▸ Seitenauszug:
::::

Internationale Siegfried Wagner Gesellschaft e.V., Bayreuth

 

Deutsche Identitätssuche

Siegfried Wagner (1869 – 1930), der einzige Sohn Richard Wagners, hat mit seinen 15 vollendeten Opern seinen Vater in der Anzahl an Bühnenwerken überboten. Um die Jahrhundertwende vom 19. zum 20. Jahrhundert war dessen erste Oper Der Bärenhäuter sogar der absolute Spitzenreiter im Spielplan deutschsprachiger Bühnen.

Im September 1922 vollendete Siegfried Wagner in Bayreuth das symphonische Vorspiel zu einer Oper, deren Dichtung erst zwei Jahre und deren Partitur sogar erst fünf Jahre später vollendet werden sollte, die in seinem Kopf jedoch, zum Teil bereits bis in Einzelheiten hinein, konzipiert war: Die heilige Linde. Dass ein Vorspiel fünf Jahre vor Fertigstellung der Opernpartitur vorliegt und als solches bereits drei Jahre vor Vollendung des gesamten Werkes in Konzerten besonders häufig zur Aufführung kommt, ist in der Musikgeschichte einzigartig. Der Siegfried-Wagner-Exeget Paul Pretzsch meinte bereits im Jahr 1929, dass es »nicht an gewichtigen Stimmen fehlt, die dieses Vorspiel für das schönste der Vorspiele Siegfried Wagners erklären« – und so ist es bis heute geblieben. Davon zeugen auch die vergleichsweise zahlreichen Interpretationen, die es davon auch auf Schallplatte und CD gibt. Infolge des frühen Todes des Komponisten und Leiters der Bayreuther Festspiele, unmittelbar nach seiner – von Arturo Toscanini musikalisch begleiteten – Inszenierung des »Tannhäuser« im August 1930, blieb die Oper Die heilige Linde bislang ungedruckt und unaufgeführt.

::::

▸ Datensätze:
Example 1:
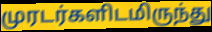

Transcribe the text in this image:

முரடர்களிடமிருந்து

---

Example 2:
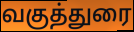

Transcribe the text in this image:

வகுத்துரை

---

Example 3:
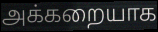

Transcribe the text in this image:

அக்கறையாக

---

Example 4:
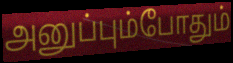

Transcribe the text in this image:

அனுப்பும்போதும்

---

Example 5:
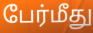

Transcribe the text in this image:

பேர்மீது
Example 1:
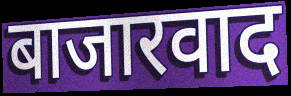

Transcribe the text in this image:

बाजारवाद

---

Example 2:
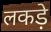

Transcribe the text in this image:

लकड़े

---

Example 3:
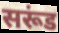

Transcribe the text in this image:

सरूंड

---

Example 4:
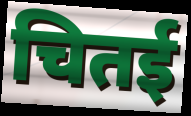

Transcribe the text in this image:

चितई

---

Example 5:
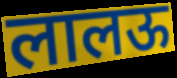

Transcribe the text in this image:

लालऊ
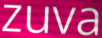
zuva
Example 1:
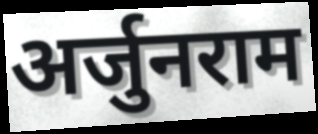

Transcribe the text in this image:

अर्जुनराम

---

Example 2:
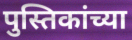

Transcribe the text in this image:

पुस्तिकांच्या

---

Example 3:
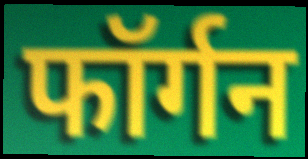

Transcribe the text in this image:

फॉर्गन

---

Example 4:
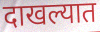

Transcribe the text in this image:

दाखल्यात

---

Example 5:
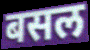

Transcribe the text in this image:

बसल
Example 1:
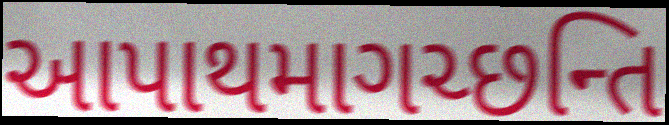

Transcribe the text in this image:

આપાથમાગચ્છન્તિ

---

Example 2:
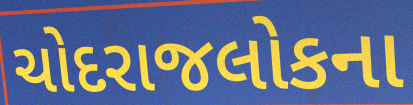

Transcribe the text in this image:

ચોદરાજલોકના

::::

▸ Zu bearbeitende Aufgaben:
**A.** Beantworten Sie anhand des Seitenauszugs über Siegfried Wagner:
(i) Wie viele vollendete Opern schrieb Siegfried Wagner?
(ii) Wann und wo vollendete er das symphonische Vorspiel zu Die heilige Linde?
(iii) Wer begleitete seine Inszenierung des »Tannhäuser« musikalisch?
**B.** Stimmen die folgenden Aussagen mit dem Seitenauszug über Siegfried Wagner überein? Antworten Sie jeweils mit Ja oder Nein, und zitieren Sie die entscheidenden Worte des Textes wörtlich.
(i) Die Dichtung zu Die heilige Linde war vor dem Vorspiel vollendet.
(ii) Paul Pretzsch äußerte sich im Jahr 1929 über das Vorspiel.
(iii) Die Oper Die heilige Linde wurde bereits aufgeführt.

▸ Ergebnisse je Aufgabe:
**A.**
(i) 15
(ii) Im September 1922 in Bayreuth
(iii) Arturo Toscanini

**B.**
(i) Nein: „deren Dichtung erst zwei Jahre und deren Partitur sogar erst fünf Jahre später vollendet werden sollte“
(ii) Ja: „Paul Pretzsch meinte bereits im Jahr 1929“
(iii) Nein: „blieb die Oper Die heilige Linde bislang ungedruckt und unaufgeführt“